Somewhere in those pages, Reynolds came across a theory -- a notion that has since gained credibility among many experts -- that by intensifying his physical rehab routine, he could reactivate dormant neural connections and make his spine come alive again. Instead of 45-minute sessions with a therapist three times a week, he began daily workouts that combined hours of aquatic therapy in a YMCA pool with as much time as he could handle on a treadmill. Supporting himself with his upper body, he grimaced through the pain and simply forced his legs to move. After three months, he could walk a quarter of a mile a day; after a year, he could manage five. He was now able to drive himself, using both feet. He removed his body cast and got ready to go back to work.


"It's kind of surreal: I spent years in bed dreaming about walking in the woods and walking on the beach and putting a golf ball, never believing it would happen," Reynolds, now 45, says. "I spent five years staring at the ceiling saying, 'God, give me another chance.' "


Somehow, that opportunity materialized. But once it did, he found that a second chance just for himself was not enough. That's when Frank Reynolds's second crusade got under way. Some 12,000 Americans a year suffer traumatic spinal cord injuries. Two-thirds of those who are injured endure chronic, and often severe, pain, and only about a third are able to eventually hold a job. Reynolds wants them to have their second chance, too. And as co-founder and CEO of the Cambridge, Massachusetts–based biomedical start-up InVivo Therapeutics, he won't stop moving until they get it.


The scar on Reynolds's back starts between his buttocks and runs in a ragged line 14 inches to the middle of his back. It's a constant reminder of what he is trying to accomplish. So is the pain. The stainless-steel screws that hold his spine together sit just beneath his skin; when they get cold, he says, "it feels like a little bomb in there." In the area in which surgeons cut away bone to relieve pressure on his swelling spinal cord, he says, "The only thing between me and my spinal cord is muscle, fat, and skin. If you had a stick, you could actually paralyze me." It could be a distraction -- the hole in your back, the pain, the awareness that your own damaged spinal tissue is gradually degenerating. It's what keeps Reynolds focused.


His goal is wildly ambitious -- in large part because of how little is really understood about the central nervous system, which consists of the brain and spinal cord, and its healing mechanisms. "We're just scratching the surface of what's going on," says Steve Williams, a specialist in spinal cord injury and rehabilitation at Boston Medical Center. "It's like studying deep space -- like a big black hole. How does it really work?"


The spinal cord may be best understood as a thick data cable that processes and transmits the constant stream of electrical impulses that fl

ow between your brain and the rest of your body, enabling motion and sensation. Motor signals move downstream, from the brain, and sensory signals move from the rest of the body up. The center of the cord is gray matter -- essentially an extension of the brain, like a tail -- that is sheathed in fibrous white matter, with long, thin nerve fibers called axons shooting out at intervals to wire every part of the body.









Are you determined to stay with your weight loss program, but you need to travel a lot? You will be able to run indoors which is very safe rather you are at a gym or at home.
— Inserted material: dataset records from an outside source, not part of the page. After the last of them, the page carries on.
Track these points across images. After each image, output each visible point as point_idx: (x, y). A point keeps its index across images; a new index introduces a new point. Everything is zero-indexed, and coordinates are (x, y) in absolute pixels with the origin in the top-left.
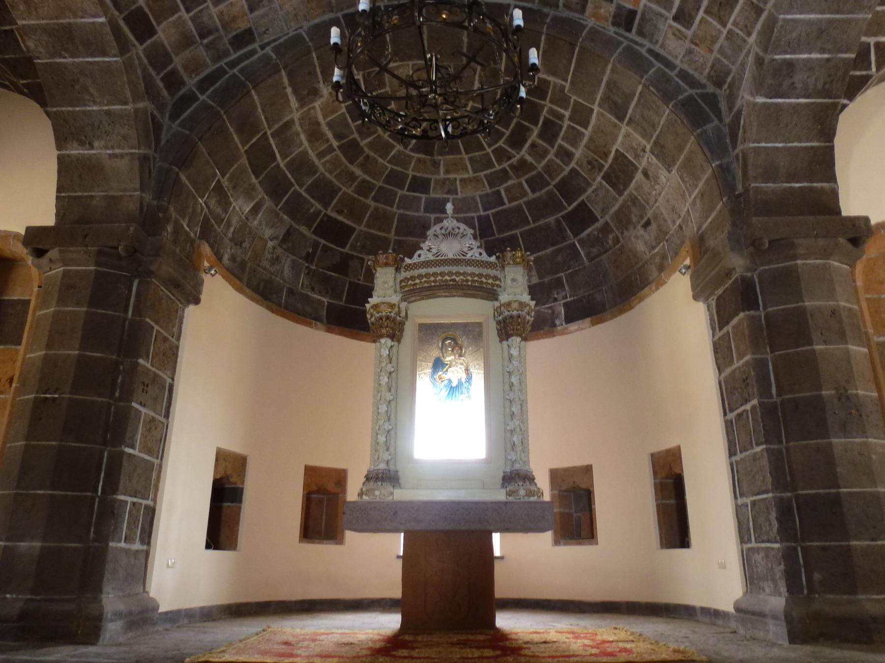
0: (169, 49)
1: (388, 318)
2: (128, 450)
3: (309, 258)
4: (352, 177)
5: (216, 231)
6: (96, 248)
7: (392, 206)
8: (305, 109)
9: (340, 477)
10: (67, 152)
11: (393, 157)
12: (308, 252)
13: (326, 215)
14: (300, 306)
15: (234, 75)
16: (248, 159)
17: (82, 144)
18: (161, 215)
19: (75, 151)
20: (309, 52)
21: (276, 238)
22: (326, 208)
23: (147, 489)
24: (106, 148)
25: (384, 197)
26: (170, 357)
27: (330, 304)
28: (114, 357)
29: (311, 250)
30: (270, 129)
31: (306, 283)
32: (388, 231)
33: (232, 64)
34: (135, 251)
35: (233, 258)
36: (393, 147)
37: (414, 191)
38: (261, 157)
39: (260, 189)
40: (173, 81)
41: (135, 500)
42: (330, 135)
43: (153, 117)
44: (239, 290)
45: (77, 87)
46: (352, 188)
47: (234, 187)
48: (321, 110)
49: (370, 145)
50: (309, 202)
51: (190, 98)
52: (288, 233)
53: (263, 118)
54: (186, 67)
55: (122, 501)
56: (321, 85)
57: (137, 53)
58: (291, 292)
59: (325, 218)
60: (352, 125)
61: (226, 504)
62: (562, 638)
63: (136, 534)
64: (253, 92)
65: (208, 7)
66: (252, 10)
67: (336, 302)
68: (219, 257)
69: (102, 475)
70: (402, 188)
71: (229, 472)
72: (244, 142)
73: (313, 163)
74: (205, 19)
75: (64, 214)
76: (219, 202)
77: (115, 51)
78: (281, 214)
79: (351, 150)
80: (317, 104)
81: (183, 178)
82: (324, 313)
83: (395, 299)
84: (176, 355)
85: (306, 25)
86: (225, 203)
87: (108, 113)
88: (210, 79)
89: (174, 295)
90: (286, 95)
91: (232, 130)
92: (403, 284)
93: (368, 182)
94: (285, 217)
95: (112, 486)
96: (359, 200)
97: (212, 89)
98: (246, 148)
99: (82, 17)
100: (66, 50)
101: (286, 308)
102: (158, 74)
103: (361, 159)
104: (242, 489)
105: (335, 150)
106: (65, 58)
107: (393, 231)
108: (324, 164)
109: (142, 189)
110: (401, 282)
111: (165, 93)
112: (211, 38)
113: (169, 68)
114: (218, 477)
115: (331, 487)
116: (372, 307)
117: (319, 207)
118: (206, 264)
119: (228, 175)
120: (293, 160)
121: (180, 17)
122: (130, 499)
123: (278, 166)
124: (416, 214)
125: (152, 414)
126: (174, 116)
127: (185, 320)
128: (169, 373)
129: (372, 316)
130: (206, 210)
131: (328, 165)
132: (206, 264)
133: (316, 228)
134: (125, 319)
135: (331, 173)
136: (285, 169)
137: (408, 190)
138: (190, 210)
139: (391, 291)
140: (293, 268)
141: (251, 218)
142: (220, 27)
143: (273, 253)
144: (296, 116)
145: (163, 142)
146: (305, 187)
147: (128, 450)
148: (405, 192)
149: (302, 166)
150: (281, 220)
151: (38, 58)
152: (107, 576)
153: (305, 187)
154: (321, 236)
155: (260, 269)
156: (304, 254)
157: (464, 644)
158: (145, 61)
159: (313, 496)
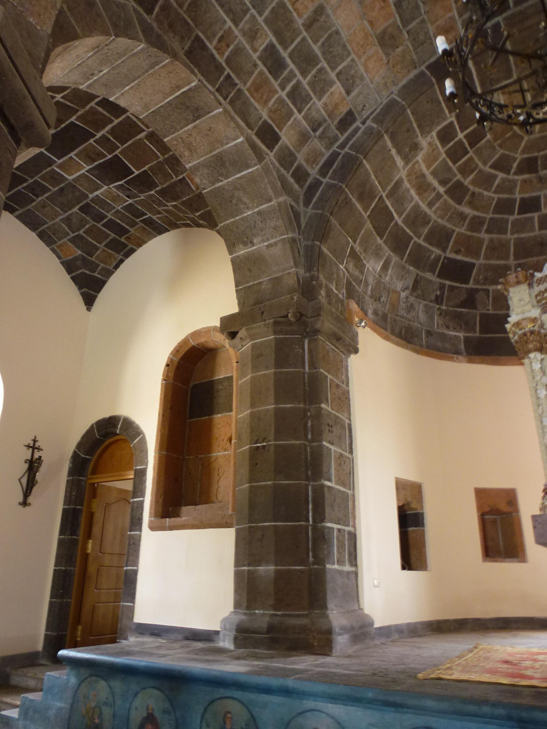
0: (292, 148)
1: (532, 332)
2: (327, 483)
3: (438, 300)
4: (462, 217)
5: (357, 291)
6: (272, 320)
7: (506, 233)
8: (410, 166)
9: (510, 497)
10: (237, 254)
11: (498, 186)
12: (437, 296)
13: (445, 258)
14: (439, 344)
15: (347, 153)
16: (371, 223)
17: (245, 244)
18: (314, 283)
19: (242, 251)
20: (404, 110)
21: (407, 288)
22: (444, 252)
23: (346, 516)
24: (264, 242)
25: (497, 227)
26: (344, 401)
27: (466, 338)
28: (302, 406)
29: (438, 293)
30: (384, 192)
31: (440, 322)
32: (507, 258)
33: (342, 146)
34: (302, 315)
35: (375, 313)
36: (496, 177)
37: (525, 213)
38: (381, 218)
39: (386, 248)
40: (300, 175)
41: (339, 527)
42: (435, 183)
43: (292, 207)
44: (386, 338)
45: (234, 201)
46: (465, 227)
47: (365, 251)
48: (424, 162)
49: (474, 182)
50: (429, 250)
51: (317, 184)
52: (416, 282)
53: (377, 183)
54: (307, 161)
55: (330, 528)
56: (420, 138)
57: (270, 160)
58: (429, 333)
59: (446, 261)
60: (454, 168)
61: (410, 529)
63: (345, 557)
64: (364, 161)
65: (314, 103)
66: (348, 93)
67: (470, 335)
68: (366, 314)
69: (310, 507)
70: (512, 213)
71: (409, 499)
72: (366, 209)
73: (426, 213)
74: (314, 114)
75: (244, 302)
76: (356, 266)
77: (255, 161)
78: (407, 266)
79: (457, 192)
80: (420, 157)
81: (325, 250)
82: (462, 346)
83: (535, 313)
84: (348, 399)
85: (395, 89)
86: (361, 267)
87: (259, 213)
88: (329, 163)
89: (337, 348)
90: (392, 156)
91: (354, 200)
92: (539, 298)
93: (479, 217)
94: (411, 268)
95: (320, 516)
96: (473, 237)
97: (331, 171)
98: (368, 213)
99: (227, 144)
100: (222, 175)
101: (428, 347)
102: (288, 172)
103: (467, 197)
104: (423, 514)
105: (442, 196)
106: (222, 181)
107: (512, 257)
108: (435, 212)
109: (296, 265)
110: (536, 296)
111: (296, 186)
112: (321, 129)
113: (295, 165)
114: (401, 504)
115: (503, 507)
116: (513, 325)
117: (438, 252)
118: (357, 319)
119: (358, 241)
120: (408, 216)
121: (295, 119)
122: (335, 526)
123: (396, 223)
124: (532, 234)
125: (339, 450)
126: (307, 203)
127: (349, 369)
128: (345, 414)
129: (514, 336)
130: (347, 274)
131: (439, 212)
132: (357, 319)
133: (439, 272)
134: (304, 373)
135: (443, 218)
136: (403, 225)
137: (519, 213)
138: (335, 276)
139: (529, 307)
140: (427, 312)
141: (383, 275)
142: (327, 117)
143: (406, 302)
144: (403, 174)
145: (303, 226)
146: (423, 237)
147: (327, 483)
148: (516, 216)
149: (417, 219)
150: (408, 272)
151: (204, 189)
152: (329, 595)
153: (423, 237)
154: (446, 279)
155: (398, 318)
156: (433, 297)
158: (277, 164)
159: (486, 517)
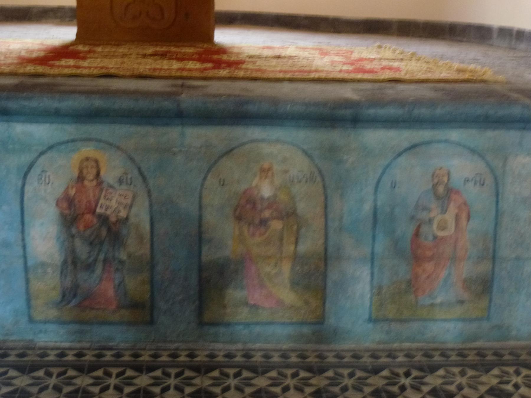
62: (306, 54)
157: (163, 55)
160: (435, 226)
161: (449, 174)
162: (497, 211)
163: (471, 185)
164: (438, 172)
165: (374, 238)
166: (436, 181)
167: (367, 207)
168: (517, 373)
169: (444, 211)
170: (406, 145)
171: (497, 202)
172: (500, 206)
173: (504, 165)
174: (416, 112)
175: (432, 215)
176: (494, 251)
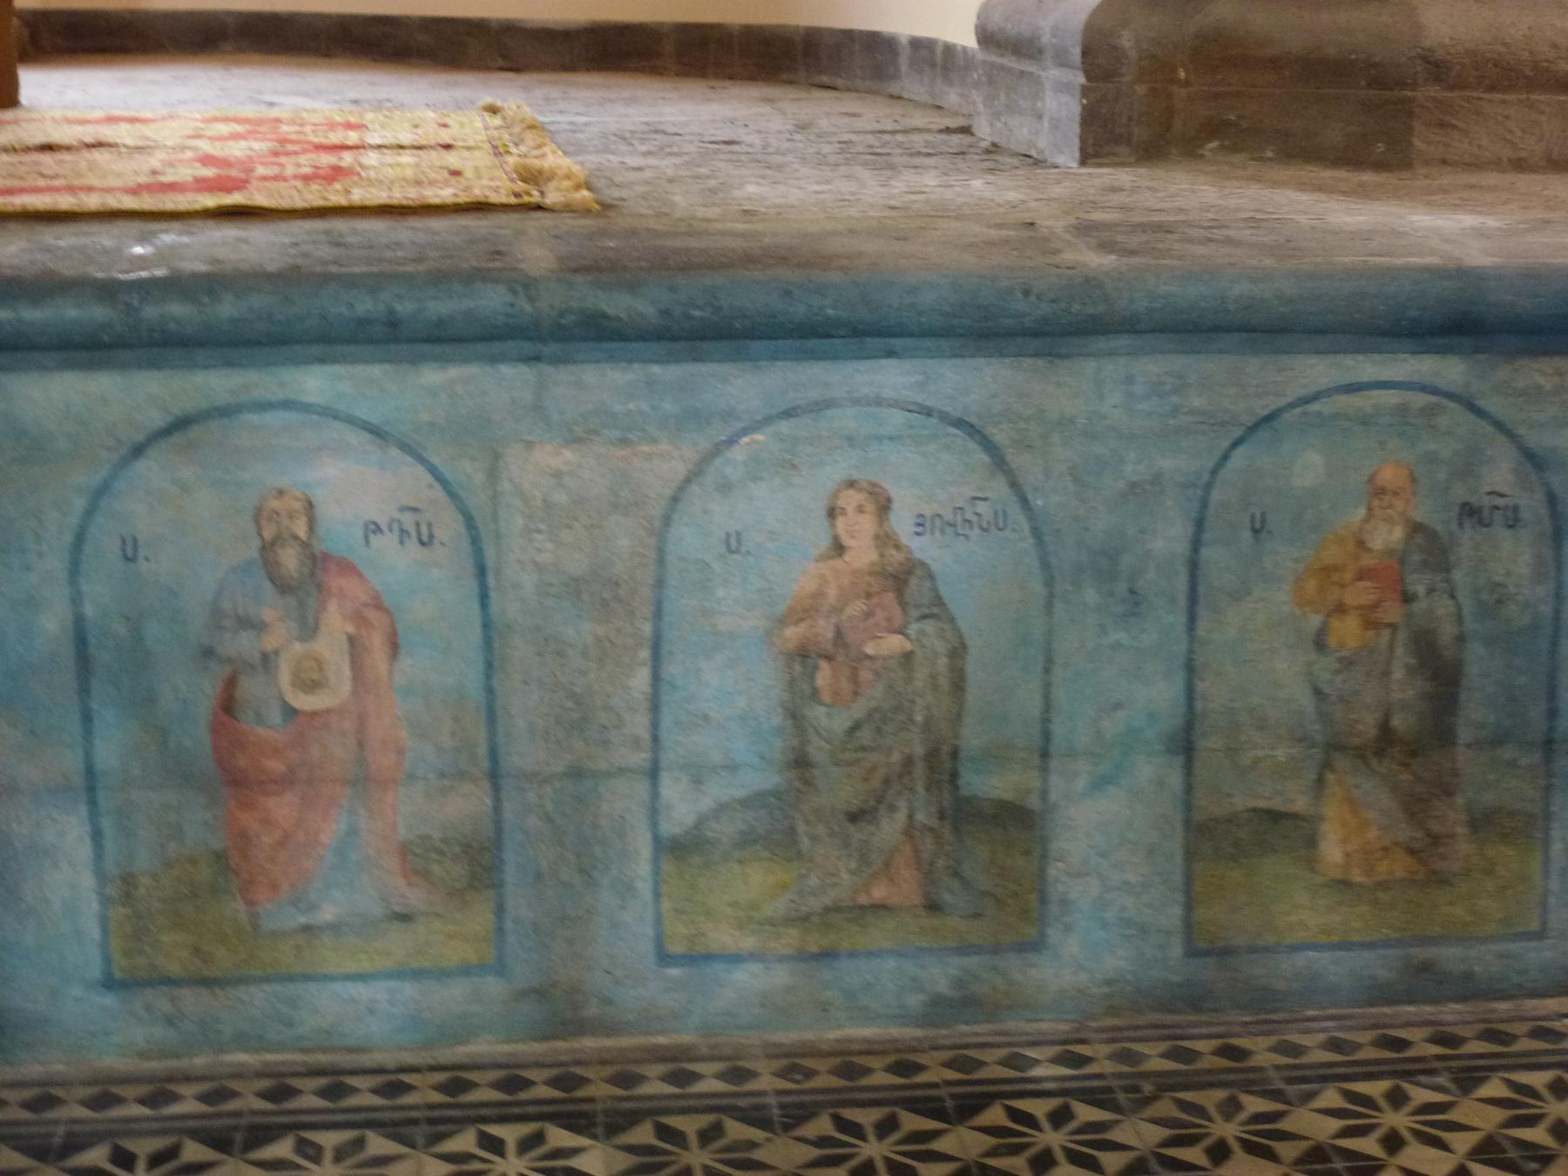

That treadmill we're talking about is the Sole F80 motorized treadmill.It allows some great uses, including six presets, and so much more. To also further the challenge this treadmill has a full 15% incline for those that need a more professional workout.home treadmillThis treadmill priced a little high than other brands has some additional features which support for the high price. It will serve you just as well and cost you thousands less.This allows for a larger user weight, and will come with a lifetime warranty against cracks or breakage.This treadmill is also used in schools, heavy traffic gyms, hospitals and health clubs as this can cater all fitness levels and ages.